Understanding emerging markets


Volatility, Emerging markets, Liquidity

Marcus Svedberg of East Capital explores some of the key opportunities and challenges for investors in relation to emerging markets, and reveals his outlook.

Even in some of the larger emerging markets, liquidity for small- and mid-caps can be an issue.

This is why it is so crucial for emerging markets to build up domestic pension funds and mutual funds for the purpose of stock liquidity, among other reasons, he explained.

In addition to investors looking at volumes at the bottom of the market as well as at its top, investors must also be aware that the economic and political systems in emerging markets are shifting.

Transitions in economics and politics

According to Svedberg, economic and political transitions can lead to a volatile ride for investors.

In the long-term, moving into markets which are changing offers a great investment opportunity since such changes signal a fundamental shift towards something better. However, he said, it is also volatile, and investors should be aware of that when assessing opportunities.

For example, emerging markets tend to devalue currencies more frequently than developed markets, and political risks can generally be higher, explained Svedberg.

It is therefore wise to spread investments across multiple emerging markets, he advised.

The next step for emerging markets

To date, Svedberg said a lot of focus has been on the BRIC economies.

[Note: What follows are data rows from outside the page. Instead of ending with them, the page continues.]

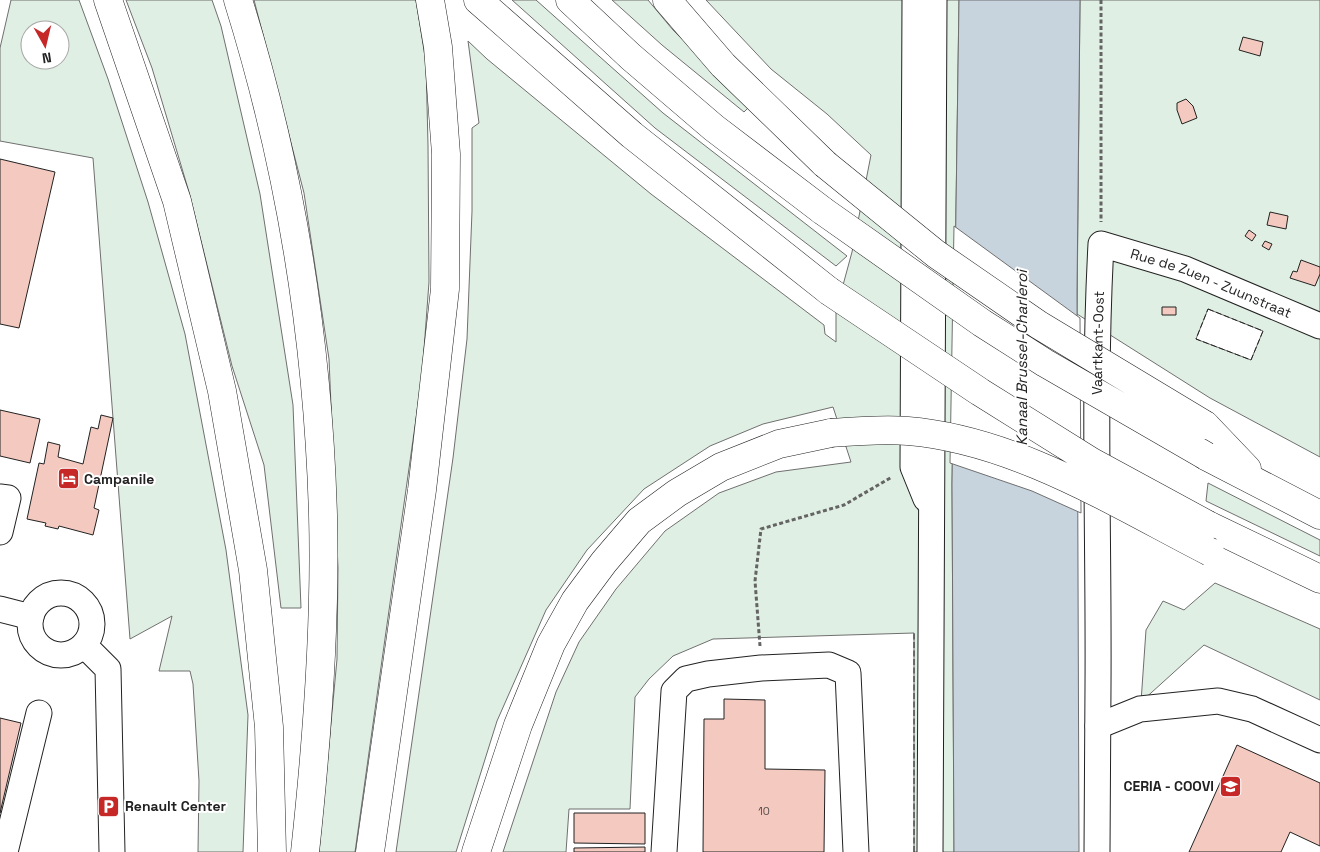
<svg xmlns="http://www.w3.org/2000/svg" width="1320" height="852" font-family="'Space Grotesk',sans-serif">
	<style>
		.green { fill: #e0efe3; stroke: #6f6f6f; fill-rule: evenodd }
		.water { fill: #c7d3dd; stroke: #6f6f6f }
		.pier { fill: #fff; stroke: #6f6f6f }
		.building { fill: #f3c9c0; stroke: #222 }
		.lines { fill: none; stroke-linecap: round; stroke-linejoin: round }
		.minor-casing { stroke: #222; stroke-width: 27 }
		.highway-casing { stroke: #222; stroke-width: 29 }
		.path { stroke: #646464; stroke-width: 3; stroke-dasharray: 4 2.5; stroke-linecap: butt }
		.minor { stroke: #fff; stroke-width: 25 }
		.highway { stroke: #fff; stroke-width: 28 }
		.highway-bridge-casing { stroke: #222; stroke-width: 29; stroke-linecap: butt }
		.highway-bridge { stroke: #fff; stroke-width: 28 }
		.fence { stroke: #222; stroke-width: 1; stroke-dasharray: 6 2.5; stroke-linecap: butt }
		.labels { text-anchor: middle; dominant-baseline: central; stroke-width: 4; stroke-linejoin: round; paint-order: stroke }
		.number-label { font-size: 11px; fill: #564c4a }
		.street-label { font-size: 14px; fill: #222; stroke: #fff }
		.poi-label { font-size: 14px; font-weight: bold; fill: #222; stroke: #fff; text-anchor: start }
		.water-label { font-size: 15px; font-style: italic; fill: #222; stroke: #fff }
	</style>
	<rect width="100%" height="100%" fill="#fff"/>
	<path class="green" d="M11,0H79L108,79L148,202L185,334L226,550L248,715L243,852H198L199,781L193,684L190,671H159L172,616L130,639L93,158L0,141V48ZM30,30H60V60H30Z
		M126,0H212L221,26L260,194L293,405L301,608H281L264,465L232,366L189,192L152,68Z
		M254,0H416L426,63L428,145L429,282L422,376L355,852H319L337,659L338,568L329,359L304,193Z
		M512,0H536L663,113L847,256L836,266L655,128Z
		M612,0H648L673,30L749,107L744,112L662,45Z
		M706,0H959L952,484L954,852H914V633L713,639L673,656L649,679L635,697L630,809H569L566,852H503L556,692L579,642L616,589L665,531L719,493L776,472L851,462L833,407L763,424L710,446L644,489L587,550L546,610L497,721L456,852H396L453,458L467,339L472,211V128L479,123L468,41L487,59L651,194L824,325L825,334L836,342V311L852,252L871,155L827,114L771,69Z
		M1080,0H1320V457L1210,398L1077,314ZM1208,309L1263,331L1251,360L1196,339Z
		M1208,483L1320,540V556L1206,501Z
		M1215,583L1320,629V700L1204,645L1141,702L1146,630L1163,601L1184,610Z"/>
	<path class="water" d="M959,0H1080L1077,293L1079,852H954L952,484Z"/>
	<path class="pier" d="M954,226L1080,318L1081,513L1032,491L950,463Z"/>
	<path class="building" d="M1243,37L1263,42L1260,56L1239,50Z
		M1186,99L1193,106L1197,118L1182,124L1177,110V103Z
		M0,159L55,172L19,328L0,324Z
		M1270,212L1288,216L1286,229L1267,225Z
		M1249,230L1256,235L1252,241L1245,236Z
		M1265,241L1272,244L1269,250L1262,246Z
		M1301,260L1320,267V274L1315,286L1290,278L1293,271L1297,272Z
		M1162,307H1176V315H1162Z
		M0,410L40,419L30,463L0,456Z
		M101,415L113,418L94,508L99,510L93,535L59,526L58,529L45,526L46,523L27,519L39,463L44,464L48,442L60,445L58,457L83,464L91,427L98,429Z
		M724,699L765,700V769L825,770L824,852H703L704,719H724Z
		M0,718L21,723L0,813Z
		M1237,745L1320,783V846L1290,832L1281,852H1189Z
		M574,813H645V844L574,843Z
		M645,847V852H574V848Z"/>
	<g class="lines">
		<defs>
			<g id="minor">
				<path d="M915,0L913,467L926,499"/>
				<path d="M0,497L8,498L0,532"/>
				<circle cx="61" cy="624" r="31"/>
				<path d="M0,609L31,617"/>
				<path d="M84,645L108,669L112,852"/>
				<path d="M1098,726L1140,709L1218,701L1252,709L1320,740"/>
				<path d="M5,852L39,713"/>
				<path d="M664,852L674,691L686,679L708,674L761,668L829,665L848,673L856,852"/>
				<path d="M930,852L934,0"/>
				<path id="s1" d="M1097,852C1097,797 1098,741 1098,686C1099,539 1093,391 1101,244L1185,269L1320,326"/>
			</g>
			<path id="highway" d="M108,0L177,201L222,391L253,570L269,727L272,852
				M238,0C290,166 318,342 323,515C326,627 317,741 305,852
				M478,0L632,135L829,291
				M570,0L631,57L714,128L823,211
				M667,0L723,65L825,164
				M1205,425L1247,469
				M1206,456L1320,515
				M1208,525L1320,579
				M370,852L422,490L445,289L446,154L438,47L430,0
				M476,852L518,725L551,644L575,601L604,562L639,521L677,493L721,467L779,444L831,433"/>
		</defs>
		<use href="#minor" class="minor-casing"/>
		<use href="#highway" class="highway-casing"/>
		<path class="path" d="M1101,0V222
			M760,646L755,581L761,529L844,505L892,477"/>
		<use href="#minor" class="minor"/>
		<use href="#highway" class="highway"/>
		<defs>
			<path id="highway-bridge" d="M825,164L936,254L1039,325L1205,425
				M823,211L982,323L1045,363L1206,456
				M829,291L980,392L1092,462L1208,525
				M831,433C857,431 882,429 908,431C1016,440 1116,504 1210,552"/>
		</defs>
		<use href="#highway-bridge" class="highway-bridge-casing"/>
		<use href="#highway-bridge" class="highway-bridge"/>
		<path class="fence" d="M1208,309L1263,331L1251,360L1196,339Z
			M914,852V633"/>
	</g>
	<defs>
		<symbol id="hotel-square" viewBox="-11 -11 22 22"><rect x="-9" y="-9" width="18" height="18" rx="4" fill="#c62828" stroke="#fff"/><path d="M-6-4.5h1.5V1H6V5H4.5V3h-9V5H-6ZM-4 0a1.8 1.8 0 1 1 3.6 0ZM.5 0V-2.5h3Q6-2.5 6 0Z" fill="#fff"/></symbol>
		<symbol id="university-square" viewBox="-11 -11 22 22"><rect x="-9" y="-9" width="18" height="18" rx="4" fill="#c62828" stroke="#fff"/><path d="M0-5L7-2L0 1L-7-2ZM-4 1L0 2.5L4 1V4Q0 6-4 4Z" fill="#fff"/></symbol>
		<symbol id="parking-square" viewBox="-11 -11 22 22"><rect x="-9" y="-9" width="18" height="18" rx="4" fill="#c62828" stroke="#fff"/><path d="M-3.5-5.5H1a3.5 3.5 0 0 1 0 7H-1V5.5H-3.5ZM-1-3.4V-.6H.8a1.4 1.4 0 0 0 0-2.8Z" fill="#fff"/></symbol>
	</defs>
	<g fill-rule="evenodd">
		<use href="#hotel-square" x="56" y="466" width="25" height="25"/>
		<use href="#university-square" x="1218" y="774" width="25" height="25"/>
		<use href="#parking-square" x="96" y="794" width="25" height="25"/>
	</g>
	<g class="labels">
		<g class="number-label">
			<text x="764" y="811">10</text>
		</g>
		<g class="street-label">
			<text stroke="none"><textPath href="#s1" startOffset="725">Rue de Zuen - Zuunstraat</textPath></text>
			<text stroke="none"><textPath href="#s1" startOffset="509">Vaartkant-Oost</textPath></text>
		</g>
		<g class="poi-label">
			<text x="84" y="479">Campanile</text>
			<text x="1214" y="786" text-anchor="end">CERIA - COOVI</text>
			<text x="125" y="806">Renault Center</text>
		</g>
		<g class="water-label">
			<text transform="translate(1021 358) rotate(-90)">Kanaal Brussel-Charleroi</text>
		</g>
	</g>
	<g transform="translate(45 45) rotate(172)"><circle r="24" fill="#ffffff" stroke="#a7a7a7"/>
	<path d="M0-4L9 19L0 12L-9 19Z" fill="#c62828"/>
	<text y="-8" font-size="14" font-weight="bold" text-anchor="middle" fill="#222222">N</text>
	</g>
</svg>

However, there are clear differences between these markets. For example, Russia and Brazil are quite similar as middle-income countries with a fair number of commodities, whereas China and India are low-income countries. Svedberg said such differences within the same basket are a positive thing to capture opportunities at different stages of developments.

As the net widens and more countries are available for investing into, however, he said investors need to be aware of liquidity constraints due to the small size of their stock markets.

At the same time, emerging markets are slowly starting to play a bigger role in global policymaking, added Svedberg, so this will help the shift into these markets.